We know that feeling valued at work is a cornerstone of employee retention and inclusion: so who is more likely to feel valued?
A new report shows that a sense of inclusion in a workplace was more likely to be tied to someone’s level of seniority, as opposed to personal background or characteristics. The new ‘Transforming Enterprises’ report by the International Labor Organization shows that 92% of senior staff felt included, valued and respected compared to 76% of lower level employees.
Interestingly, the workforce in medium-sized multinational companies were also more likely to feel positive than those in small national enterprises.
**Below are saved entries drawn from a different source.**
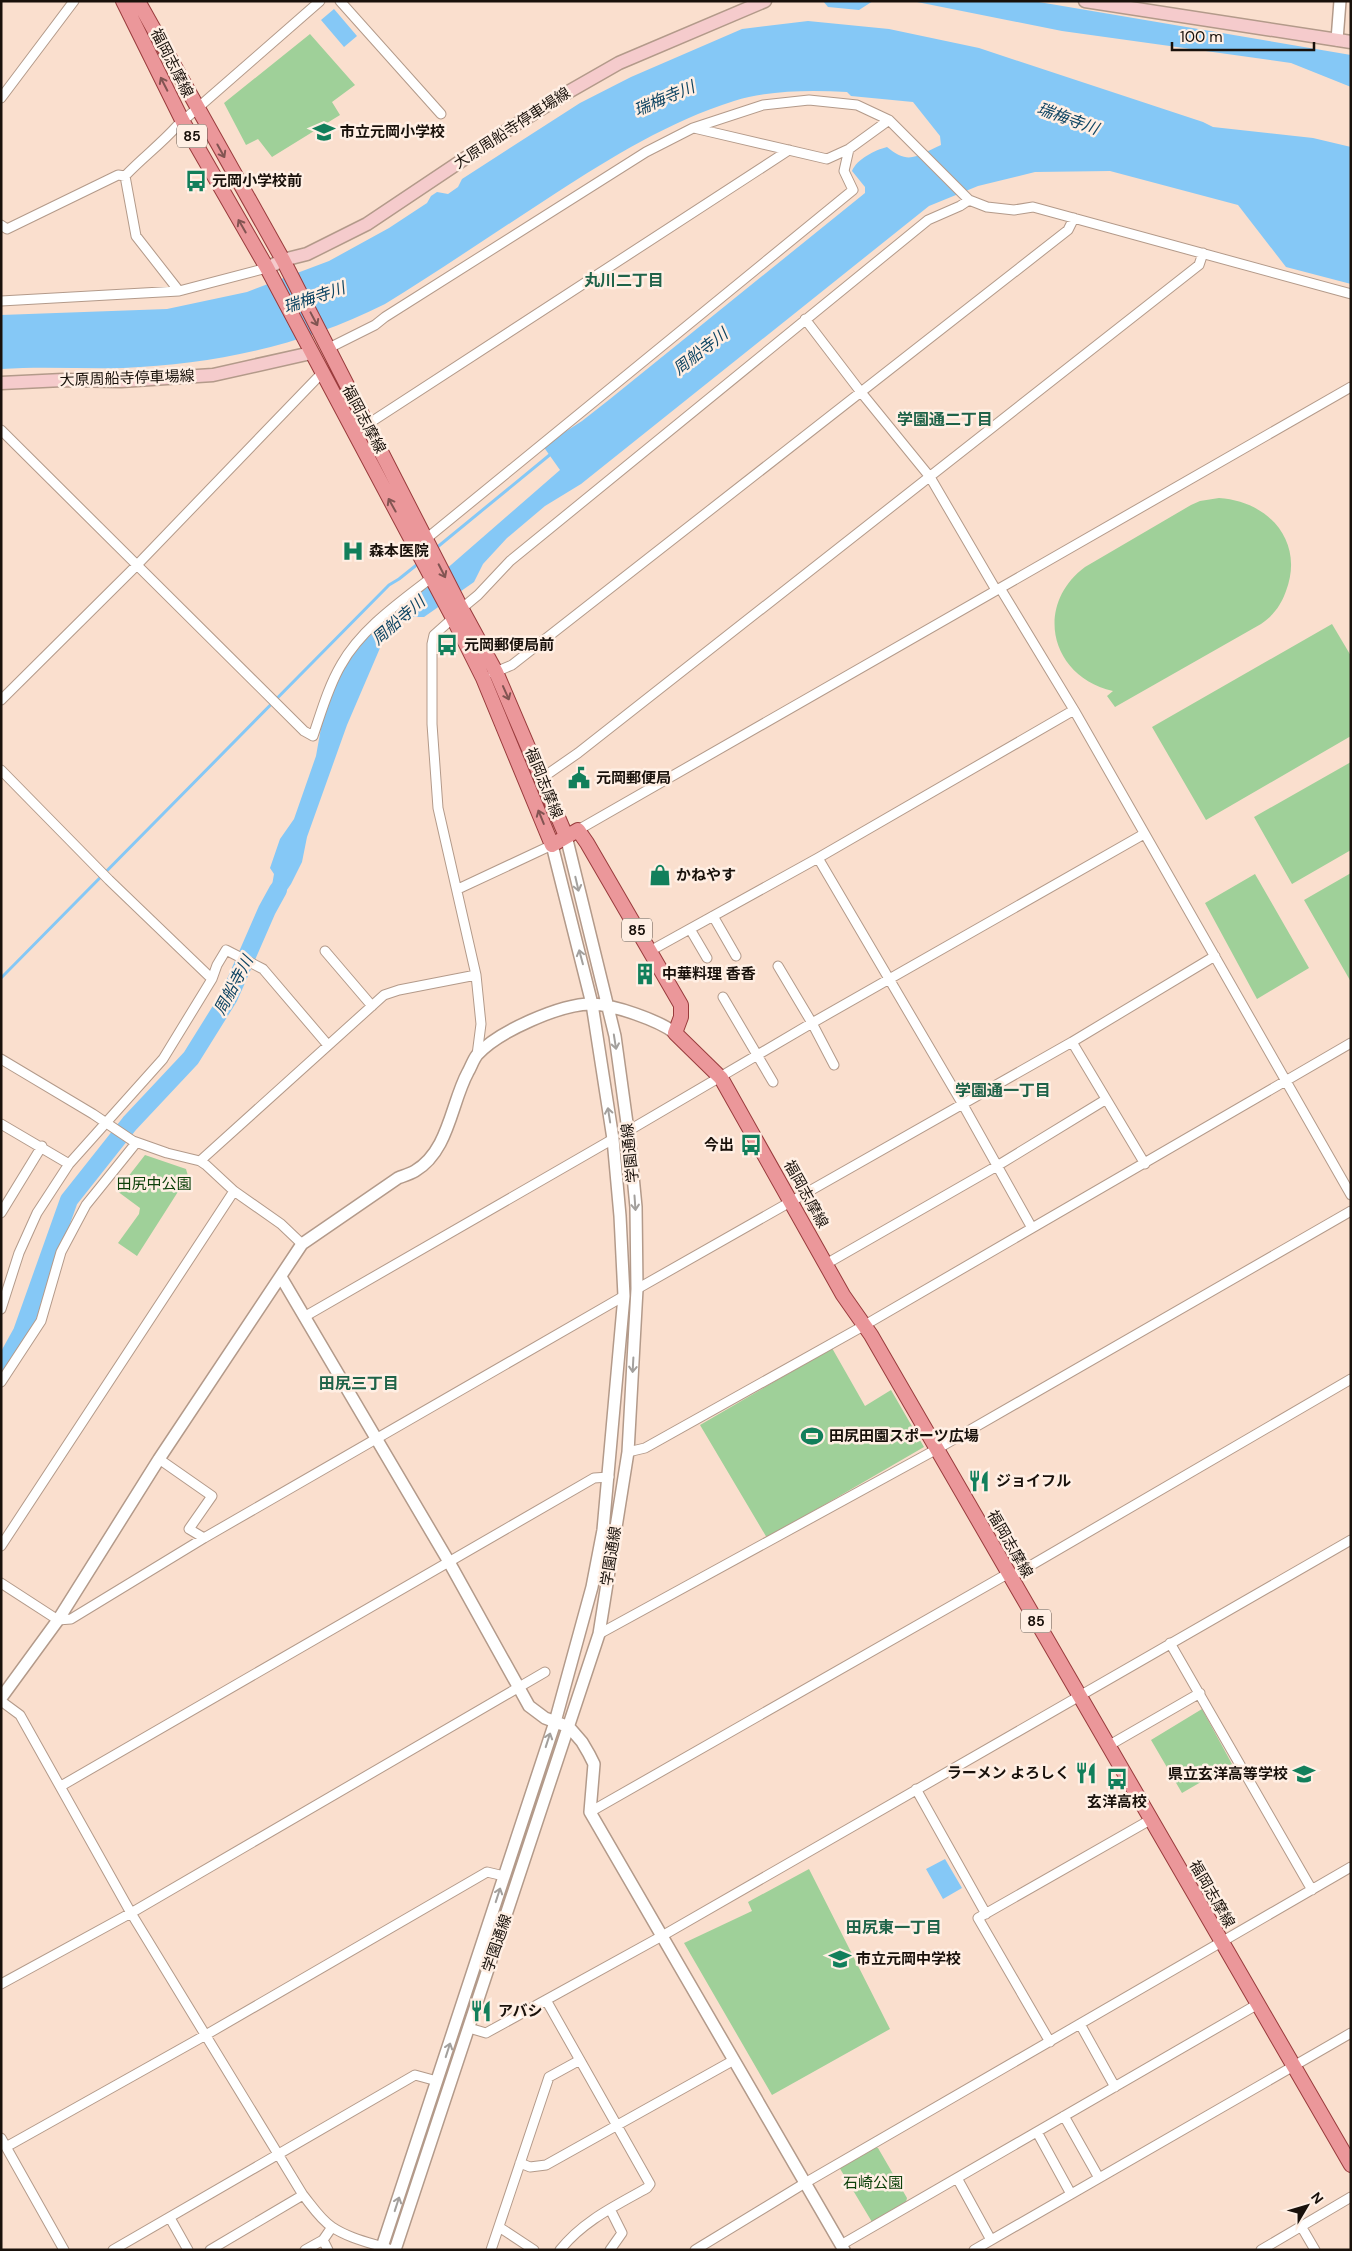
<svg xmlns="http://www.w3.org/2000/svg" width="1352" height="2251" font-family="'DM Sans','Noto Sans JP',sans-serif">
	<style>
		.green { fill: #9fd099 }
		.water { fill: #85c8f6 }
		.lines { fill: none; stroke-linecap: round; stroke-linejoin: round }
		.stream { stroke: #85c8f6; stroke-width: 3 }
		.river { stroke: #85c8f6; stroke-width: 18 }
		.minor-casing { stroke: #b39a8a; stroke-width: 11 }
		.tertiary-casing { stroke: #b39a8a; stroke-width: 14 }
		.secondary-casing { stroke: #b39a8a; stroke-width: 15 }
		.primary-casing { stroke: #993b3c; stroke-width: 16 }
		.minor { stroke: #fff; stroke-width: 9 }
		.tertiary { stroke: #fff; stroke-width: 11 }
		.secondary { stroke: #f5cbcc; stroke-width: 12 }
		.primary { stroke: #eb979a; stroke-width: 14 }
		.oneway { stroke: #825452 }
		.oneway2 { stroke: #a3a09d }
		.labels { text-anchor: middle; stroke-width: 5; stroke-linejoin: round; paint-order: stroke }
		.shield { fill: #ffefe4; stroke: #5e544c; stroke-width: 1 }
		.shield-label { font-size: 14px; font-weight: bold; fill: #19110b }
		.street-label { font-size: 15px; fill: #19110b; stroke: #ffefe4 }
		.poi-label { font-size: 15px; font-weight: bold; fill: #19110b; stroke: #ffefe4; text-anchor: start }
		.park-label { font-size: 15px; fill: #0d410a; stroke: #ffefe4 }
		.water-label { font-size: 16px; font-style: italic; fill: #0e4462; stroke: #ffefe4 }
		.neighbourhood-label { font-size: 16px; font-weight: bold; fill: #1f6349; stroke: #ffefe4 }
	</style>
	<rect width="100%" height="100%" fill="#fadfce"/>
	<!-- green -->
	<path class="green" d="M310,34L355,85L332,102L340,115L272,157L258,139L246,145L224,103Z
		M1219,498C1268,501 1305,541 1286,591C1281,605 1274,615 1261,624L1115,707L1107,696L1113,691C1051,677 1033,606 1085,567L1191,505L1200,501Z
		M1332,624L1351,656V736L1206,820L1152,727Z
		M1351,762V850L1292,884L1254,817Z
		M1351,873V982L1304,900Z
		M1255,874L1309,968L1257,999L1205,903Z
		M145,1155L186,1169L188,1176L137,1256L118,1243L139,1214L140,1208L117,1191Z
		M832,1348L865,1406L891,1390L924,1447L767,1538L700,1425Z
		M1202,1709L1232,1764L1182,1793L1151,1740Z
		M809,1869L890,2029L772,2095L684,1943L752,1911L748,1902Z
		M875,2147L878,2148L907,2198L906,2202L872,2222L839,2167Z"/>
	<!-- water -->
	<path class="water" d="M797,1H873L859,10L828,7L823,1Z
		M912,1H1033L1351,55V87L1291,63L1062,31Z
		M334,9L357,36L344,47L321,20Z
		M808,21L889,29L979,48L1203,122L1213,127L1313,138L1351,147V284L1286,267L1238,205L1110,171L1035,172L978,186L929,206L581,484L545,506L507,538L483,564L474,582L424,617H408L383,641L347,725L307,837L302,862L291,884L272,912L262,911L271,891L274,874L270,868L280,839L294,819L316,756L321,728L331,695L346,664L366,639L560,470L543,446L582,421L610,399L865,193V187L852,171C857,159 875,150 887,147C909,166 918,155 941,145L940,136L913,102L851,96L847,92C810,90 770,90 734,101C670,121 612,157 556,193C499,230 443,268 385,304C301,346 216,364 123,368C83,369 42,366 1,369V315L167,309L247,292L329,261L389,228L427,203L431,196L437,192L448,194L458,187L462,179L580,103L631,77L742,29Z
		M945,1859L962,1888L943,1899L926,1869Z"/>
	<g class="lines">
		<!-- stream -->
		<path class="stream" d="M435,549L552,453
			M1,978L389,585L399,579L419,563"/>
		<!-- river -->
		<path class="river" d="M1,1370L22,1332L69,1200L130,1123L191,1058L229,997L267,910L278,890"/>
		<!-- minor casing -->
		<g class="minor-casing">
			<path id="minor" d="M340,1L441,114
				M1,98L74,1
				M694,128L827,159L849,149L889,120
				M125,176L136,236L179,291
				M1,225L7,229L118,175L125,176C142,158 161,144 177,126L320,1
				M1,301L179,291L267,268
				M805,319L860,391L930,477L996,590
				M329,348L375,325L385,317L646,152L693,128L763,105L809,100L857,105L889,120L969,200L987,207L1014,210L1033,207L1351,294
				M363,424H368L789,150
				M1,430L304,731L313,736C321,713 328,687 341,665C361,629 400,602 431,578
				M426,539L853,190L844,171L849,149
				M1000,588L1074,710L1351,1195
				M461,609L478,595L510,561L928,220L960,206L969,200
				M453,618L434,635L432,644V724L438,808L476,975L481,1024L477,1055
				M493,673L512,665L1068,230L1074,218
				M1,700L136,566L321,374
				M1,770L109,880L212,979
				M542,778L578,753L1199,265L1203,253
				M578,830L1351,387
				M818,858L962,1103L1032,1228
				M458,889L552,845
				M713,916L736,956
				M690,929L707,958
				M325,951L372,1006
				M650,951L818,858L1074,710
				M778,966L812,1023L834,1065
				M723,997L773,1082
				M1072,1042L1145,1164
				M1,1059L93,1114L133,1141L167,1153L200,1161L206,1165L234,1191L281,1224L302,1244
				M1,1124L69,1164
				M628,1131L812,1023L1144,834
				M200,1161L384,995L399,990L476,975
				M1,1213L42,1146
				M826,1264L997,1166L1105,1100
				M637,1289L1072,1042L1215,956
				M1,1309L19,1253L37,1213L69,1164L163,1059L212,979L217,965L226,950L263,969L327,1044
				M304,1317L613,1139
				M1,1382L41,1321L61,1252L86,1205L136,1143
				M628,1452L645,1448L865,1325L1351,1043
				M159,1459L212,1496L189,1529L204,1538
				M1,1546L234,1191
				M1011,1577L1351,1379
				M1,1583L58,1620L71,1619L204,1538L624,1296
				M599,1634L937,1449L1351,1211
				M1170,1643L1312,1890
				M1,1701L20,1715L131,1913L303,2195C312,2206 320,2219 332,2227C350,2239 372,2243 392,2250
				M1108,1746L1200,1693
				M61,1786L594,1478L609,1477
				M916,1789L986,1914
				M590,1812L1009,1573
				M1,1984L131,1913L545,1672
				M546,2000L650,2184L647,2188C615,2206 583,2221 560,2250
				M1080,2024L1115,2087
				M469,2028L486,2033L662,1936L1351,1540
				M1050,2042L978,1918L1150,1820
				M1064,2116L1099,2178
				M1037,2132L1071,2194
				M1,2138L64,2250
				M6,2147L204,2036L487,1872L504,1876
				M520,2163L530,2167L546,2165L734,2060
				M957,2178L991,2240
				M170,2218L188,2250
				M1301,2226L1315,2250
				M499,2227L534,2250
				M841,2245L1258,2004
				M113,2250L415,2075L437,2081
				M210,2250L303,2195
				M305,2250L323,2240
				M328,2250L323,2240L332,2227
				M491,2250L549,2077L580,2060
				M610,2250L622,2233L610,2209
				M695,2250L805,2183L1351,1867
				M974,2250L1351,2033
				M1261,2250L1351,2197"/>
		</g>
		<!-- tertiary casing -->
		<g class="tertiary-casing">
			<path id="tertiary" d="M1337,40L1340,1
				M281,1277L449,1562L529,1706L545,1718L569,1727L582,1742L589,1754L594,1764L590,1812L844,2250
				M1,1698L58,1620L159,1459L302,1244L398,1178C403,1176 410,1174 415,1171C449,1151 451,1103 468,1072C471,1067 473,1060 477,1055C497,1032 562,1003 593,1004C614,1005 658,1020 675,1033
				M381,2250L555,1722L592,1587L603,1530L624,1296L620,1216L613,1139L592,1004L552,845
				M395,2250L599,1634L628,1452L637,1289L636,1207L630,1145L615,1036L566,836"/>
		</g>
		<!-- secondary casing -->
		<g class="secondary-casing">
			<path id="secondary" d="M1085,1L1351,42
				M267,268L283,260L307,254L367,224L512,127L570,91L619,63L765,1
				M1,383L63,380L121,381L213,375L311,353"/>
		</g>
		<!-- primary casing -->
		<g class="primary-casing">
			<path id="primary" d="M123,1L183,122L267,268L453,618L483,678L552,845L578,830L587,843L681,1005V1017L675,1033L721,1078L843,1295L871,1335L1351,2165
				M138,1L283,260L459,604L496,672L566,836"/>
		</g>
		<!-- minor -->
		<use href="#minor" class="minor"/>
		<!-- tertiary -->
		<use href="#tertiary" class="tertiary"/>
		<!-- secondary -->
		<use href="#secondary" class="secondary"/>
		<!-- primary -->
		<use href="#primary" class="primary"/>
	</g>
	<!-- one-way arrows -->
	<defs><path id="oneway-shaft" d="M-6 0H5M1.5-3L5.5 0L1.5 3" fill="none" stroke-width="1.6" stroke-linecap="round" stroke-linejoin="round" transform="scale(1.25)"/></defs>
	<g class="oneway">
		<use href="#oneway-shaft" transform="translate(164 84) rotate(-117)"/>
		<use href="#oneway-shaft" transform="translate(221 151) rotate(61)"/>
		<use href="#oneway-shaft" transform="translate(242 226) rotate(-120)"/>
		<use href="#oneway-shaft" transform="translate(314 319) rotate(62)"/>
		<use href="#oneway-shaft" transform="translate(392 505) rotate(-119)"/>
		<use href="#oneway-shaft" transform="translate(442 571) rotate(63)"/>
		<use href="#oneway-shaft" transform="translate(506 693) rotate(66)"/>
		<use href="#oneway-shaft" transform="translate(541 817) rotate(-112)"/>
	</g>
	<g class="oneway2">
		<use href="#oneway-shaft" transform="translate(577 884) rotate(77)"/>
		<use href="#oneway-shaft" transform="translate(581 957) rotate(-105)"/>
		<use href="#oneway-shaft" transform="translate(615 1042) rotate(81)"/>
		<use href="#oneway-shaft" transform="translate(609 1115) rotate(-99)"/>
		<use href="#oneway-shaft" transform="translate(635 1203) rotate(86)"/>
		<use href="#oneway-shaft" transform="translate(633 1365) rotate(93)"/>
		<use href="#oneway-shaft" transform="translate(548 1740) rotate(-72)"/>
		<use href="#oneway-shaft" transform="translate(498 1895) rotate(-72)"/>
		<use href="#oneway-shaft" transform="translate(448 2050) rotate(-72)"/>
		<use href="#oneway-shaft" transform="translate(397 2204) rotate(-72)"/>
	</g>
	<!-- icons -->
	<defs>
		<g id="school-bare" transform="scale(1.725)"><path d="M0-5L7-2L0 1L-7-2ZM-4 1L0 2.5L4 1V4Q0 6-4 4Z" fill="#127f5b" stroke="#ffefe4" stroke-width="2.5" paint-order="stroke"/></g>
		<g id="bus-bare" transform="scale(1.725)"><path d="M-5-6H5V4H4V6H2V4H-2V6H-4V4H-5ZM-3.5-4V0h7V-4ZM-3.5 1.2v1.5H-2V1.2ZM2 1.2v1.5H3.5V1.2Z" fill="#127f5b" stroke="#ffefe4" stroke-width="2.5" paint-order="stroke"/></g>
		<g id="hospital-bare" transform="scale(1.725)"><path d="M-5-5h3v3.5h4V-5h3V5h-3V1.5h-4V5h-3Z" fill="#127f5b" stroke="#ffefe4" stroke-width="2.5" paint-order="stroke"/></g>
		<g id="civic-bare" transform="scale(1.725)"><path d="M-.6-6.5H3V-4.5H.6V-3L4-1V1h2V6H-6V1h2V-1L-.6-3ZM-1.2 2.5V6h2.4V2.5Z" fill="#127f5b" stroke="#ffefe4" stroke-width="2.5" paint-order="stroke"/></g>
		<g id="shop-bare" transform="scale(1.725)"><path d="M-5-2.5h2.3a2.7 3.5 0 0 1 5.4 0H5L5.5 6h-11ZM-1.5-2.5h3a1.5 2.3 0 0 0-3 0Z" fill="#127f5b" stroke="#ffefe4" stroke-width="2.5" paint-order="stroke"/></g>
		<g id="building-bare" transform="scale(1.725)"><path d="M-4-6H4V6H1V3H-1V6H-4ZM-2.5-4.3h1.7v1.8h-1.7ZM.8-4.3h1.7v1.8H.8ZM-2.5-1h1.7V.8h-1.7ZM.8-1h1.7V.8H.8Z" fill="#127f5b" stroke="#ffefe4" stroke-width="2.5" paint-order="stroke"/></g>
		<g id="stadium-bare" transform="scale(1.725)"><path d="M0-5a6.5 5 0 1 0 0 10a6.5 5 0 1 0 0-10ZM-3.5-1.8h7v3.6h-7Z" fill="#127f5b" stroke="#ffefe4" stroke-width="2.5" paint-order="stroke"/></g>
		<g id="restaurant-bare" transform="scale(1.725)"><path d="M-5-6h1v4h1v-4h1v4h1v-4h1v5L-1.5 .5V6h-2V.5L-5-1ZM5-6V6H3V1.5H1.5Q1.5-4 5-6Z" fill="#127f5b" stroke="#ffefe4" stroke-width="2.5" paint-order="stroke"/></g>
	</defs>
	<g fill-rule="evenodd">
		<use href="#school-bare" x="324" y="132"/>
		<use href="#bus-bare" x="196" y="181"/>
		<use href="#hospital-bare" x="353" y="551"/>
		<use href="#bus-bare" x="447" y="645"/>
		<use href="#civic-bare" x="579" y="778"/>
		<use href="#shop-bare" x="660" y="875"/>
		<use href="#building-bare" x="645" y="974"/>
		<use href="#bus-bare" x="751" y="1145"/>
		<use href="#stadium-bare" x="812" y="1436"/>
		<use href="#restaurant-bare" x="979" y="1481"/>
		<use href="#restaurant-bare" x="1086" y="1773"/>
		<use href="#school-bare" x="1304" y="1774"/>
		<use href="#bus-bare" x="1117" y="1779"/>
		<use href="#school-bare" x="840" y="1959"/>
		<use href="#restaurant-bare" x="481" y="2011"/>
	</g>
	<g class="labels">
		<!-- shield labels -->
		<g class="shield">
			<rect x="177" y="124.5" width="30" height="23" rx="4"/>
			<rect x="622" y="918.5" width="30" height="23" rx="4"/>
			<rect x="1021" y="1609.5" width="30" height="23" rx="4"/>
		</g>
		<g class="shield-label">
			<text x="192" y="141">85</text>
			<text x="637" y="935">85</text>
			<text x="1036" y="1626">85</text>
		</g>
		<!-- street labels -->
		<g class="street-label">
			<text transform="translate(172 63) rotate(63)" y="5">福岡志摩線</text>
			<text transform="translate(512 128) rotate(-33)" y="5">大原周船寺停車場線</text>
			<text transform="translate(127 378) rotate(-2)" y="5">大原周船寺停車場線</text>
			<text transform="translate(364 419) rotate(62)" y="5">福岡志摩線</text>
			<text transform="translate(544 783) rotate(68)" y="5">福岡志摩線</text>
			<text transform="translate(630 1153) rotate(-96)" y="5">学園通線</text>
			<text transform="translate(806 1194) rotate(61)" y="5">福岡志摩線</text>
			<text transform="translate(1010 1544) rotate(60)" y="5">福岡志摩線</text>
			<text transform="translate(611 1556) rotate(-81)" y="5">学園通線</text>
			<text transform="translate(1212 1894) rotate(60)" y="5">福岡志摩線</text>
			<text transform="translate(497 1943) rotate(-71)" y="5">学園通線</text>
		</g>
		<!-- poi labels -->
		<g class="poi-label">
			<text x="340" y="137">市立元岡小学校</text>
			<text x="212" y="186">元岡小学校前</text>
			<text x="369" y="556">森本医院</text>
			<text x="464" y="650">元岡郵便局前</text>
			<text x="596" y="783">元岡郵便局</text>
			<text x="676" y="880">かねやす</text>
			<text x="662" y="979">中華料理 香香</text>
			<text x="734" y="1150" text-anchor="end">今出</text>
			<text x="829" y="1441">田尻田園スポーツ広場</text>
			<text x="996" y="1486">ジョイフル</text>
			<text x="1070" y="1778" text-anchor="end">ラーメン よろしく</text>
			<text x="1288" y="1779" text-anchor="end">県立玄洋高等学校</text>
			<text x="1117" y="1807" text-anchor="middle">玄洋高校</text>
			<text x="856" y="1964">市立元岡中学校</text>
			<text x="498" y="2016">アバシ</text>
		</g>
		<!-- park labels -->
		<g class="park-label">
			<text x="154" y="1189">田尻中公園</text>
			<text x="873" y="2188">石崎公園</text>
		</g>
		<!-- water labels -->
		<g class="water-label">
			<text transform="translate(664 98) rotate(-23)" y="6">瑞梅寺川</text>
			<text transform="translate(1068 118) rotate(20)" y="6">瑞梅寺川</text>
			<text transform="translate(314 297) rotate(-19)" y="6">瑞梅寺川</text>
			<text transform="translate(700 351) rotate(-38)" y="6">周船寺川</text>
			<text transform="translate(398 620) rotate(-41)" y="6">周船寺川</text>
			<text transform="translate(233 985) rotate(-62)" y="6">周船寺川</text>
		</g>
		<!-- neighbourhood labels -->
		<g class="neighbourhood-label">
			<text x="624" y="286">丸川二丁目</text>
			<text x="945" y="425">学園通二丁目</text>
			<text x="1003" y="1096">学園通一丁目</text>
			<text x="359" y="1389">田尻三丁目</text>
			<text x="894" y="1933">田尻東一丁目</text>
		</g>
	</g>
	<!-- border -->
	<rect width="1352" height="2251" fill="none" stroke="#19110b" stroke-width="5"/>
	<!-- north arrow -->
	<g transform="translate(1307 2206) rotate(52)" stroke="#ffefe4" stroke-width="4" paint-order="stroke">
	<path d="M0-4L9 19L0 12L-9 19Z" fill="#19110b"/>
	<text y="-8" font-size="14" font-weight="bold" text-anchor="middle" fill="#19110b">N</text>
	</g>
	<!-- scale -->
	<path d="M1172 42v8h142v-8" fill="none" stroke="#19110b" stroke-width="2.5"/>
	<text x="1180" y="42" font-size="15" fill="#19110b" stroke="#ffefe4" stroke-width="4" paint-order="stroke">100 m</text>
</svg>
This comes as the report didn’t focus solely on groups within large companies in wealthy western countries — it encompassed staff of all demographics across lower-middle income and upper-middle income economies.
It’s important to consider the landscape and makeup of these senior management teams. “If inclusion remains a privilege experienced only by those at senior levels, enterprises risk missing out on…considerable benefits,” shares Manuela Tomei, the Director, ILO Conditions of Work and Equality Department. After all, “an equal, diverse and inclusive workplace is a key driver of resilience and recovery.”
How can we move this dial and influence the world around us? The report says that ensuring this change is sustainable and transformative, the business case for diversity and inclusion needs to be combined with policies, legislative frameworks and supportive enterprise values.